Similarly, it would even be nice if conservative politicians who were anti-abortion were actually anti-abortion. It wouldn’t help us directly. But at least we could console ourselves that we were living in a world where even the political leaders we disagree with are acting in good faith. But alas not. The roll of Conservatives who are conservative in public but not in private goes on and on. (Sadly this list is old and so most of its references are dead links. But I remember the more prominent stories from when they came out in the news, and can vouch for the overall accuracy of the list.)

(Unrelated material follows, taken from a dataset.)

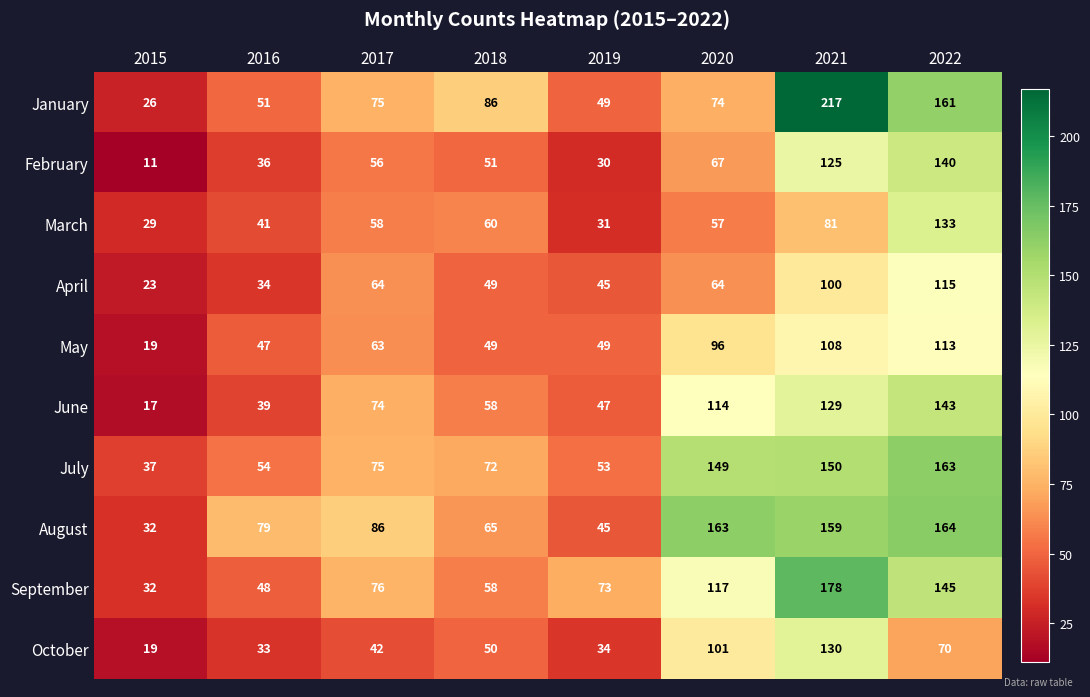

Between 2016 and 2022, which series saw the biggest shift?

January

So, no, we cannot assume that just because a person votes pro-life on the floor of the senate that they actually hold such views in private. Which means that the person’s pro-life stance is not a reliable indicator of virtue. All it tells you is that the politician in question is willing to lie to get elected. Which tells you they are more interested in the perks of being an elected official than in the responsibility of governing.
“Save the Cat” is a Simple Metric. But Life is not Simple
It would be nice if a senator’s or president’s political theater to “save” fetuses, that is, to force the pregnant to give birth against their will even in cases where there is substantial risk to the mother, were an indication that they are the hero of their story. It would be nice if we could just think of fetuses as the most helpless kittens of all. And to think of anti-abortion legislation as “saving the cat.” But think about it. In movies that employ the “save the cat” shorthand, are the main characters really the heroes? Always? Even if they are, what about the collateral damage that the camera pans shyly away from?
Just as it would be nice if anti-abortion politicians had their hearts in the right place, it would be nice, too, if life were as simple as a Bond movie. But they don’t. And it’s not. If life were that simple, we wouldn’t need Bond movies. We wouldn’t need black-and-white morality plays to live vicariously through. We’d already be there.
The point is: these are difficult decisions for a family to make. Whether to bring a child into the world. Whether to allow an irretrievably sick person to leave the world. And a fetus is not a cat; a defenseless pet. Not least because the owners of that cat made the decision to have that cat. So we are left where we started: with the idea that these symbols are just that: symbols. And the decision to keep or abort a pregnancy should be just that: a decision. A choice between two less-than-ideal possibilities.